▸ **Excerpt to read**
Fig. 7 Class hierarchy of the evefile.boundaries.eveh5
module. The HDF5Item
class and children represent the individual HDF5 items on a Python level, similarly to the classes provided in the h5py package, but without requiring an open HDF5 file. Furthermore, reading actual data (dataset values) is deferred by default.
As such, the HDF5Item
class hierarchy shown above is pretty generic and should work with all eveH5 versions. However, it is not meant as a generic HDF5 interface, as it does make some assumptions based on the eveH5 file structure and format.
Some comments (not discussions any more, though):
Reading the entire content of an eveH5 file at once vs. deferred reading?
Reading relevant metadata (e.g., to decide about what data to plot) should be rather fast. And generally, only two “columns” will be displayed (as f(x,y) plot) at any given time – at least if we don’t radically change the way data are looked at compared to the IDL Cruncher.
References to the internal datasets of a given HDF5 file are stored in the corresponding Python data structures (together with the HDF5 file name). Hence, HDF5 files are closed after each operation, such as not to have open file handles that may be problematic (but see the quote from A. Collette below).

▸ **Set exercise 1**
According to the eveH5 excerpt, what part of reading is deferred by default?
▸ **Set exercise 2**
Please condense the paragraph of the eveH5 excerpt that begins "References to the internal datasets" into a single sentence that keeps its main facts.
▸ **Set exercise 3**
For each statement, answer yes or no depending on whether it agrees with the eveH5 excerpt, and quote the deciding words: (a) The HDF5Item classes need an open HDF5 file. (b) The HDF5Item class hierarchy is intended as a generic HDF5 interface. (c) Generally, only two "columns" are displayed at any given time.

▸ **Data excerpts**
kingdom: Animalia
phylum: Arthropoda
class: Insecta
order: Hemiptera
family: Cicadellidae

* * *

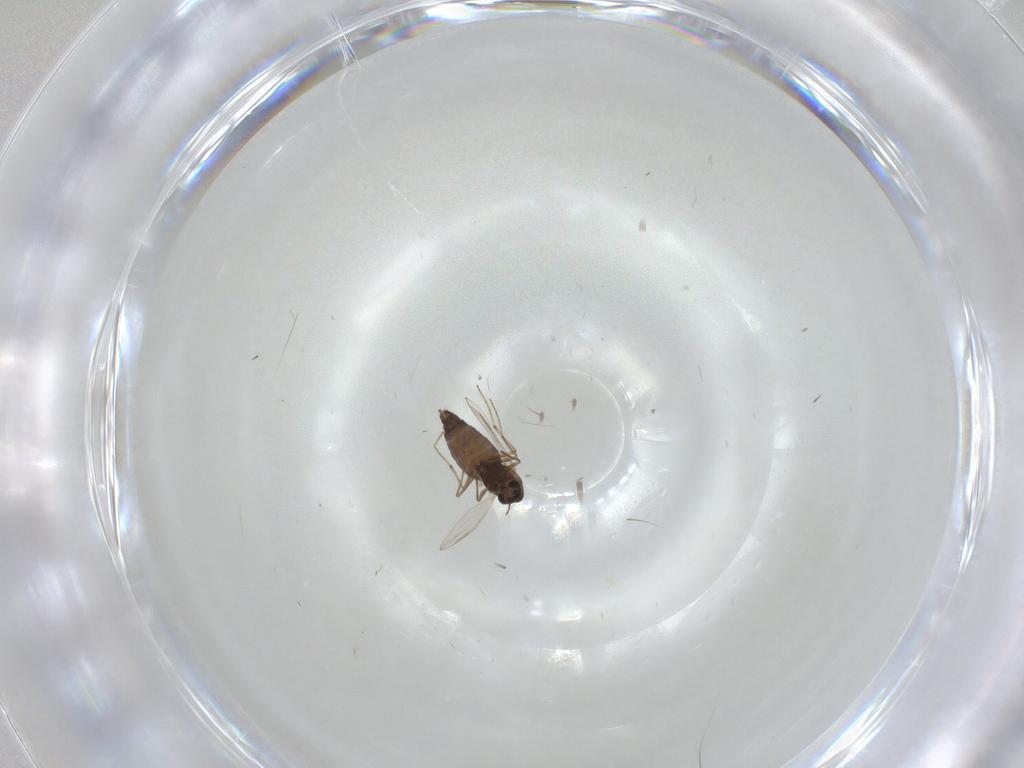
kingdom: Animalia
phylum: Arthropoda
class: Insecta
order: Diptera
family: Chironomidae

▸ **Solution 1**
Reading actual data (dataset values) is deferred by default.

▸ **Solution 2**
The Python data structures store references to a file's internal datasets along with the HDF5 file name, so each file is closed after every operation to avoid problematic open file handles.

▸ **Solution 3**
(a) No: "but without requiring an open HDF5 file"
(b) No: "it is not meant as a generic HDF5 interface"
(c) Yes: "only two “columns” will be displayed (as f(x,y) plot) at any given time"